足陽明の正、上りて髀(ひ)に至り、腹裏に入り、胃に屬(ぞく)し、散じて脾に之(ゆ)き、上りて①心に通じ、上りて咽を循(めぐ)り、口に出で、頞䪼(あんせつ)を上り、還(めぐ)りて②目系に繋(つな)がり、陽明に合するなり。
【解説】
①心に通じ:胃の腑の虚実が、心神に影響を与える。
②目系に繋がり:比較的浅い肌肉と関わり、麦粒腫などが現れるのは、胃の湿熱に因ることが多い。
經筋
足陽明之筋.起于中三指.結于跗上.邪外上加于輔骨.上結于膝外廉.直上結于髀樞.上循脇屬脊.其直者.上循骭.結于膝.
其支者.結于外輔骨.合少陽. 其直者.上循伏兔.上結于髀.聚于陰器.上腹而布.至缺盆而結.上頚.上挾口.合于頄.下結于鼻.上合于太陽.太陽爲目上網.陽明爲目下網.
其支者.從頬結于耳前.
足陽明の筋、①中三指に起り、跗上(ふじょう)に結び、邪(なな)めに外に上り②輔骨(ほこつ)に加わり、上りて膝の外廉に結ぶ。直(ただ)ちに上りて③髀枢(ひすう)に結び、上りて脇を循(めぐ)り脊に屬(ぞく)す。
其の直なる者は、上りて骭(かん)を循(めぐ)り、膝に結ぶ。
其の支なる者は、外輔骨(がいほこつ)に結び、少陽に合す。其の直なる者は、上りて伏兎を循(めぐ)り、上りて髀(ひ)に結び、④陰器に聚(あつ)まり、上りて腹に布き、缺盆に至りて結び、頚に上り、上りて口を挟み、頄(きゅう)に合し、下りて鼻に結び、上りて太陽に合す。⑤太陽は目の上網と爲(な)り、陽明は目の下網と爲(な)る。
其の支なる者は、頬より耳前に結ぶ。
【解説】
①中三指:足陽明と足少陽が関係しつつ衝陽穴に結ぶ。
②輔骨(ほこつ):陽陵泉穴。
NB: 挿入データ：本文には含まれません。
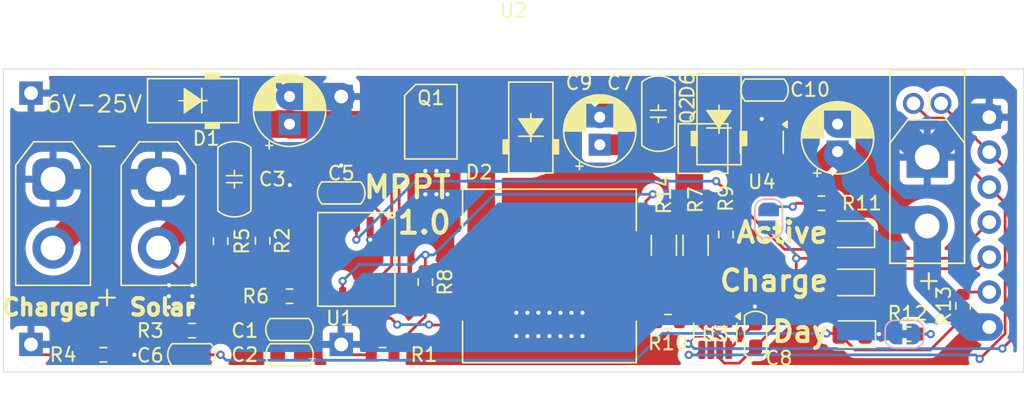
<source format=kicad_pcb>
(kicad_pcb
	(version 20241229)
	(generator "pcbnew")
	(generator_version "9.0")
	(general
		(thickness 1.6)
		(legacy_teardrops no)
	)
	(paper "A4")
	(layers
		(0 "F.Cu" signal)
		(2 "B.Cu" signal)
		(9 "F.Adhes" user "F.Adhesive")
		(11 "B.Adhes" user "B.Adhesive")
		(13 "F.Paste" user)
		(15 "B.Paste" user)
		(5 "F.SilkS" user "F.Silkscreen")
		(7 "B.SilkS" user "B.Silkscreen")
		(1 "F.Mask" user)
		(3 "B.Mask" user)
		(17 "Dwgs.User" user "User.Drawings")
		(19 "Cmts.User" user "User.Comments")
		(21 "Eco1.User" user "User.Eco1")
		(23 "Eco2.User" user "User.Eco2")
		(25 "Edge.Cuts" user)
		(27 "Margin" user)
		(31 "F.CrtYd" user "F.Courtyard")
		(29 "B.CrtYd" user "B.Courtyard")
		(35 "F.Fab" user)
		(33 "B.Fab" user)
		(39 "User.1" user)
		(41 "User.2" user)
		(43 "User.3" user)
		(45 "User.4" user)
	)
	(setup
		(pad_to_mask_clearance 0)
		(allow_soldermask_bridges_in_footprints no)
		(tenting front back)
		(pcbplotparams
			(layerselection 0x00000000_00000000_55555555_5755f5ff)
			(plot_on_all_layers_selection 0x00000000_00000000_00000000_00000000)
			(disableapertmacros no)
			(usegerberextensions no)
			(usegerberattributes yes)
			(usegerberadvancedattributes yes)
			(creategerberjobfile yes)
			(dashed_line_dash_ratio 12.000000)
			(dashed_line_gap_ratio 3.000000)
			(svgprecision 4)
			(plotframeref no)
			(mode 1)
			(useauxorigin no)
			(hpglpennumber 1)
			(hpglpenspeed 20)
			(hpglpendiameter 15.000000)
			(pdf_front_fp_property_popups yes)
			(pdf_back_fp_property_popups yes)
			(pdf_metadata yes)
			(pdf_single_document no)
			(dxfpolygonmode yes)
			(dxfimperialunits yes)
			(dxfusepcbnewfont yes)
			(psnegative no)
			(psa4output no)
			(plot_black_and_white yes)
			(sketchpadsonfab no)
			(plotpadnumbers no)
			(hidednponfab no)
			(sketchdnponfab yes)
			(crossoutdnponfab yes)
			(subtractmaskfromsilk no)
			(outputformat 1)
			(mirror no)
			(drillshape 1)
			(scaleselection 1)
			(outputdirectory "")
		)
	)
	(net 0 "")
	(net 1 "S_VIN")
	(net 2 "GND")
	(net 3 "VBAT")
	(net 4 "Net-(D2-K)")
	(net 5 "Net-(JP2-B)")
	(net 6 "Net-(D1-A)")
	(net 7 "Net-(JP1-B)")
	(net 8 "IsDay")
	(net 9 "CHRG")
	(net 10 "CHARGE")
	(net 11 "3V3")
	(net 12 "SDA")
	(net 13 "SCL")
	(net 14 "Net-(C1-Pad1)")
	(net 15 "Net-(U1-VG)")
	(net 16 "Net-(D3-A)")
	(net 17 "Net-(U4-VCAP)")
	(net 18 "Net-(D4-K)")
	(net 19 "Net-(D5-A)")
	(net 20 "Net-(Q1-G)")
	(net 21 "Net-(Q2-G)")
	(net 22 "Net-(U1-FB)")
	(net 23 "Net-(U1-MPPT)")
	(net 24 "Net-(U1-COM)")
	(net 25 "Net-(U1-CSP)")
	(net 26 "Net-(U3-IN+)")
	(net 27 "Net-(U3-IN-)")
	(net 28 "Net-(D6-A)")
	(footprint "PCM_Capacitor_SMD_Handsoldering_AKL:C_0603_1608Metric_Pad1.08x0.95mm" (layer "F.Cu") (at 115.2 18.5275))
	(footprint "Resistor_SMD:R_0603_1608Metric" (layer "F.Cu") (at 119.325 26.75))
	(footprint "LED_SMD:LED_0805_2012Metric" (layer "F.Cu") (at 121.5625 36.25 180))
	(footprint "Package_TO_SOT_SMD:SOT-23-6" (layer "F.Cu") (at 115 22.3275 -90))
	(footprint "LED_SMD:LED_0805_2012Metric" (layer "F.Cu") (at 121.5 32.5 180))
	(footprint "PCM_Diode_SMD_Handsoldering_AKL:D_SMAFL" (layer "F.Cu") (at 73.75 19.3 180))
	(footprint "PCM_Package_SO_AKL:SSOP-10_3.9x4.9mm_P1.00mm" (layer "F.Cu") (at 85.6 30.8275 -90))
	(footprint "PCM_Capacitor_SMD_Handsoldering_AKL:C_0603_1608Metric_Pad1.08x0.95mm" (layer "F.Cu") (at 80.75 37.75))
	(footprint "Resistor_SMD:R_0603_1608Metric" (layer "F.Cu") (at 108.2 35.35 180))
	(footprint "Resistor_SMD:R_0603_1608Metric" (layer "F.Cu") (at 90.6 32.475 -90))
	(footprint "Resistor_SMD:R_0603_1608Metric" (layer "F.Cu") (at 73.675 36))
	(footprint "PCM_Diode_SMD_Handsoldering_AKL:D_SMAFL" (layer "F.Cu") (at 111.9 20.65 90))
	(footprint "Package_TO_SOT_SMD:SOT-23-8" (layer "F.Cu") (at 111.625 36.2625 -90))
	(footprint "Resistor_SMD:R_0603_1608Metric" (layer "F.Cu") (at 78.8 29.475 -90))
	(footprint "Resistor_SMD:R_0603_1608Metric" (layer "F.Cu") (at 87.5 37.75 180))
	(footprint "Resistor_SMD:R_0603_1608Metric" (layer "F.Cu") (at 112.4 29.025 -90))
	(footprint "Resistor_SMD:R_1206_3216Metric" (layer "F.Cu") (at 110.2 29.8 90))
	(footprint "Inductor_SMD:L_12x12mm_H4.5mm" (layer "F.Cu") (at 99.6 32.0275))
	(footprint "Capacitor_THT:CP_Radial_D5.0mm_P2.00mm" (layer "F.Cu") (at 120.5 23 90))
	(footprint "Connector_AMASS:AMASS_XT30UPB-M_1x02_P5.0mm_Vertical" (layer "F.Cu") (at 71.25 25 -90))
	(footprint "PCM_Capacitor_SMD_Handsoldering_AKL:C_0603_1608Metric_Pad1.08x0.95mm" (layer "F.Cu") (at 80.75 35.9175))
	(footprint "Resistor_SMD:R_0603_1608Metric" (layer "F.Cu") (at 129.6 34.2 90))
	(footprint "PCM_Package_TO_SOT_SMD_AKL:SOT-23" (layer "F.Cu") (at 110.7375 22.7775))
	(footprint "MPPT:MPPT" (layer "F.Cu") (at 97 13.25))
	(footprint "Capacitor_THT:CP_Radial_D5.0mm_P2.00mm" (layer "F.Cu") (at 103.25 22.5 90))
	(footprint "PCM_Capacitor_SMD_Handsoldering_AKL:C_0603_1608Metric_Pad1.08x0.95mm" (layer "F.Cu") (at 114.55 36.3125 -90))
	(footprint "PCM_Diode_SMD_Handsoldering_AKL:D_SMAFL" (layer "F.Cu") (at 98.25 21.25 90))
	(footprint "LED_SMD:LED_0805_2012Metric" (layer "F.Cu") (at 121.5 29 180))
	(footprint "Resistor_SMD:R_0603_1608Metric" (layer "F.Cu") (at 67.25 37.75 180))
	(footprint "PCM_Capacitor_SMD_Handsoldering_AKL:C_1206_3216Metric_Pad1.33x1.80mm"
		(layer "F.Cu")
		(uuid "972922fc-b843-4f1c-8838-a25c122bcab8")
		(at 107.5 20.25 90)
		(descr "Capacitor SMD 1206 (3216 Metric), square (rectangular) end
... [683019 chars truncated]
</source>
この部で足少陽と合流。
③髀枢(ひすう):環跳穴。ここから少陽部位の脇に流注する。脇の緊張・痛みは、足陽明が中心の場合もあるので、斟酌して判断する必要がある。
④陰器に聚(あつ)まり:陰器と宗筋は、関係が深く、足陽明と衝脉は宗筋で会する。
⑤太陽は目の上網と爲(な)り、陽明は目の下網と爲(な)る:上眼瞼は足太陽、下眼瞼は足陽明が主るが、拘泥しないこと。上眼瞼下垂や、麦粒腫などの上下眼瞼の疾患に関与する。
經筋病症
其病足中指支.脛轉筋.脚跳堅.伏兔轉筋.髀前腫.㿉疝.腹筋急.引缺盆及頬.卒口僻.急者.目不合.熱則筋縱目不開.頬筋有寒則急.引頬移口.有熱則筋弛縱緩不勝收.故僻.
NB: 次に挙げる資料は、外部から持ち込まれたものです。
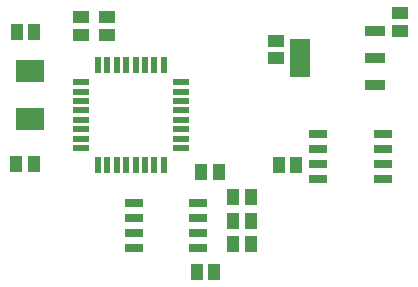
<source format=gtp>
G04*
G04 #@! TF.GenerationSoftware,Altium Limited,Altium Designer,20.2.3 (150)*
G04*
G04 Layer_Color=8421504*
%FSLAX24Y24*%
%MOIN*%
G70*
G04*
G04 #@! TF.SameCoordinates,5CD28015-20A0-4C02-B718-EEF65EA4BBC3*
G04*
G04*
G04 #@! TF.FilePolarity,Positive*
G04*
G01*
G75*
%ADD14R,0.0433X0.0551*%
%ADD15R,0.0610X0.0276*%
%ADD16R,0.0551X0.0433*%
%ADD17R,0.0945X0.0748*%
%ADD18R,0.0236X0.0581*%
%ADD19R,0.0581X0.0236*%
%ADD20R,0.0689X0.0374*%
%ADD21R,0.0689X0.1260*%
D14*
X17176Y16005D02*
D03*
X17767D02*
D03*
X17320Y19324D02*
D03*
X17911D02*
D03*
X18397Y18494D02*
D03*
X18987D02*
D03*
X18397Y17713D02*
D03*
X18987D02*
D03*
X18394Y16932D02*
D03*
X18985D02*
D03*
X11757Y19609D02*
D03*
X11167D02*
D03*
X11760Y24003D02*
D03*
X11169D02*
D03*
X19908Y19569D02*
D03*
X20498D02*
D03*
D15*
X17224Y18317D02*
D03*
Y17817D02*
D03*
Y17317D02*
D03*
Y16817D02*
D03*
X15078D02*
D03*
Y17317D02*
D03*
Y17817D02*
D03*
Y18317D02*
D03*
X23370Y20611D02*
D03*
Y20111D02*
D03*
Y19611D02*
D03*
Y19111D02*
D03*
X21225D02*
D03*
Y19611D02*
D03*
Y20111D02*
D03*
Y20611D02*
D03*
D16*
X14198Y24491D02*
D03*
Y23901D02*
D03*
X13320Y24494D02*
D03*
Y23903D02*
D03*
X23962Y24638D02*
D03*
Y24047D02*
D03*
X19813Y23713D02*
D03*
Y23122D02*
D03*
D17*
X11611Y22711D02*
D03*
Y21097D02*
D03*
D18*
X13877Y22897D02*
D03*
X14192D02*
D03*
X14507D02*
D03*
X14822D02*
D03*
X15137D02*
D03*
X15452D02*
D03*
X15767D02*
D03*
X16082D02*
D03*
Y19560D02*
D03*
X15767D02*
D03*
X15452D02*
D03*
X15137D02*
D03*
X14822D02*
D03*
X14507D02*
D03*
X14192D02*
D03*
X13877D02*
D03*
D19*
X16648Y22331D02*
D03*
Y22016D02*
D03*
Y21701D02*
D03*
Y21386D02*
D03*
Y21071D02*
D03*
Y20756D02*
D03*
Y20441D02*
D03*
Y20126D02*
D03*
X13311D02*
D03*
Y20441D02*
D03*
Y20756D02*
D03*
Y21071D02*
D03*
Y21386D02*
D03*
Y21701D02*
D03*
Y22016D02*
D03*
Y22331D02*
D03*
D20*
X23103Y22219D02*
D03*
Y23124D02*
D03*
Y24030D02*
D03*
D21*
X20623Y23124D02*
D03*
M02*

</source>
其の病、足の中指支(つか)え、脛(けい)轉筋(てんきん)し、脚跳(おど)りて堅く、伏兎轉筋(てんきん)し、髀(ひ)の前腫れ、①㿉疝(たいせん)し、腹筋急し、缺盆及び頬に引き、卒(にわ)かに②口僻(こうへき)す。急なる者は、目合わず。③熱すれば則ち筋縦(ゆる)み目開かず。頬筋に寒有れば則ち急し、頬を引きて口移す。熱有れば則ち筋弛縦(しじゅう)して緩み、収まるに勝たず。故に僻(へき)す。
【解説】
①㿉疝(たいせん):鼠経ヘルニアなど、陰嚢が腫れる病。
②口僻(こうへき):口眼喎斜。この場合、表裏を明確にすることが必要な場合が多い。
③熱すれば則ち:原則として熱気は弛緩、寒気は収斂させる。
絡脈
足陽明之別.名曰豐隆.去踝八寸.別走太陰.其別者.循脛骨外廉.上絡頭項.合諸經之氣.下絡喉嚨.
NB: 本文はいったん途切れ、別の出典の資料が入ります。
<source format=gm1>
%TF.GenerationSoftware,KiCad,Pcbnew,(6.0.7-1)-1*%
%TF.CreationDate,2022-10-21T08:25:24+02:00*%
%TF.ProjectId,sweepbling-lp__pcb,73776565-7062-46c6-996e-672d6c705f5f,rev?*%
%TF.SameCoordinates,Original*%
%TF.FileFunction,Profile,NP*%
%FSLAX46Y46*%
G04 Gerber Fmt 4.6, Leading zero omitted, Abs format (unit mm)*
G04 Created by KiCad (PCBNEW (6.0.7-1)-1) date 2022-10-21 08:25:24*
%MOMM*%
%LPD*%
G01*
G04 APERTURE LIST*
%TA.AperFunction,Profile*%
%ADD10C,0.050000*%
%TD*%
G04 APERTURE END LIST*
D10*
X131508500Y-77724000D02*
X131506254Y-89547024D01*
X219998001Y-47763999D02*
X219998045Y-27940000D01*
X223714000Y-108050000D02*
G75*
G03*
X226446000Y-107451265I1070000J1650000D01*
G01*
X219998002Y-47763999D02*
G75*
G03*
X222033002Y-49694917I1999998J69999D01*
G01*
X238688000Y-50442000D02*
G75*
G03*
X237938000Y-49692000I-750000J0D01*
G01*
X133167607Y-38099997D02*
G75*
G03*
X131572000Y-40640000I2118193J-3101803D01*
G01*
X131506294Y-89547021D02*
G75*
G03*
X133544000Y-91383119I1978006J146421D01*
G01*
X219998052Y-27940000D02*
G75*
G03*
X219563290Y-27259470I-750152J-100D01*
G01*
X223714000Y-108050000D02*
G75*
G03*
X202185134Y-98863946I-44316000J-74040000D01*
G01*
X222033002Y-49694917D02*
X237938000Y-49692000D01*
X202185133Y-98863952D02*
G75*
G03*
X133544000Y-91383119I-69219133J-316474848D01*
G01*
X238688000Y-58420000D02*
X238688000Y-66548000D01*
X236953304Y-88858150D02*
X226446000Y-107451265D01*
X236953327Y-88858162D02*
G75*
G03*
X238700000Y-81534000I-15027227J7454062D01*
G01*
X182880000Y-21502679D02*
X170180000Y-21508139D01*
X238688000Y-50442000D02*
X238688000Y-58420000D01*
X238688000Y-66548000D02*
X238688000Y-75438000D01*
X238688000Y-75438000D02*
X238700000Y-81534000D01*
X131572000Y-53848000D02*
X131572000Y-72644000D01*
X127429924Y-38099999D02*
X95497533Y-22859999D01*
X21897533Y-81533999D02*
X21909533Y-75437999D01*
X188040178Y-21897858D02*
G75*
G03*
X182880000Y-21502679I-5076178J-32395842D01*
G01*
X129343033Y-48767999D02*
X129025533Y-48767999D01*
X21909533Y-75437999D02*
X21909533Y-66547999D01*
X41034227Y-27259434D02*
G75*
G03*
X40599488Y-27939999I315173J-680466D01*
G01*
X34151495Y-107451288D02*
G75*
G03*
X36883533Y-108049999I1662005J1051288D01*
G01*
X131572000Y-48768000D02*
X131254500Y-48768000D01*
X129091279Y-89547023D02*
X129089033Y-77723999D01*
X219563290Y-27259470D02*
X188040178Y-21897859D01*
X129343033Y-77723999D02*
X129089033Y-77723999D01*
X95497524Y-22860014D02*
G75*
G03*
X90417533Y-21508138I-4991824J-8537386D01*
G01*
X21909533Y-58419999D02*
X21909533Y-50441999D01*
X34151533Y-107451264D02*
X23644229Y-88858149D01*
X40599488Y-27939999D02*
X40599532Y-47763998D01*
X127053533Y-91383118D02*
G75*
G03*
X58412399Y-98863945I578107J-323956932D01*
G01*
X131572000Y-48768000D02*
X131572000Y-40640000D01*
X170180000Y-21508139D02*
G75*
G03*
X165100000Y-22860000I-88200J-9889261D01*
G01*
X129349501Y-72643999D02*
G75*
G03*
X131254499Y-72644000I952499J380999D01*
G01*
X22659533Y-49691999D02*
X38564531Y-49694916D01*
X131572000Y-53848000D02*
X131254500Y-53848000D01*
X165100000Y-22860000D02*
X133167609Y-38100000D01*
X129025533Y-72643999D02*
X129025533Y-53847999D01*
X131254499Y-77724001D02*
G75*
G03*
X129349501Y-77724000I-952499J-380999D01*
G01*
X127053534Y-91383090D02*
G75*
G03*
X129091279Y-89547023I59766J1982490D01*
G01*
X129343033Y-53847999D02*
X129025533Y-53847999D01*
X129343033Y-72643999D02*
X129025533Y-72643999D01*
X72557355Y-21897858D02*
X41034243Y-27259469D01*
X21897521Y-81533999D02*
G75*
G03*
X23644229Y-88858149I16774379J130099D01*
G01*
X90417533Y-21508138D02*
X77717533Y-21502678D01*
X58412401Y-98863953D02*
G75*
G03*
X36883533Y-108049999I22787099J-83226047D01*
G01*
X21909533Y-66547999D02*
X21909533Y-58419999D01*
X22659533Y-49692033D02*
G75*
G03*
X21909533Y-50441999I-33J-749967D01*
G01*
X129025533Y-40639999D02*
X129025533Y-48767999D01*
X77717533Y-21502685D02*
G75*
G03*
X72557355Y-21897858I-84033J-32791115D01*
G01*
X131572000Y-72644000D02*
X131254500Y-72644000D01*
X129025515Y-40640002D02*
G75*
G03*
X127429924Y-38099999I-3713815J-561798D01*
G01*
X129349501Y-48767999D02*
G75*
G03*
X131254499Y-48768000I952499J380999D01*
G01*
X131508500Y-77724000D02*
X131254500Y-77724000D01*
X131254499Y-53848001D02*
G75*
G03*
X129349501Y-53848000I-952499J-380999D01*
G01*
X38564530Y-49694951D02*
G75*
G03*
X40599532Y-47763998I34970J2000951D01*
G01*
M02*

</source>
足陽明の別、名づけて豊隆と曰く。踝(か)を去ること八寸、別れて太陰に走る。其の別なる者は、脛骨(けいこつ)の外廉を循(めぐ)り、上りて①頭項を絡(まと)い、②諸經の氣に合し、下りて喉嚨(こうろう)を絡(まと)う。
【解説】
①頭項を絡(まと)い:陽明頭痛は額を中心であるが、項もまた凝ったり痛んだりする。
②諸經の氣に合し:複数の経絡が入り混じるため、病根となっている経絡を特定し、選穴するためには、多面的に斟酌して決定する必要がある。
絡脈病症
其病氣逆則喉痺瘁瘖.實則狂顛.虚則足不收脛枯.取之所別也.
其の病、氣逆すれば則ち喉痺(こうひ)し①瘁瘖(そついん)す。實すれば則ち②狂顛(きょうてん)し、虚すれば則ち足収まらず脛(けい)枯れる。之(これ)を別れる所に取るなり。
【解説】
①瘁瘖(そついん):突然話せなくなる。聾唖。
②狂顛(きょうてん):狂ったかのような精神異常。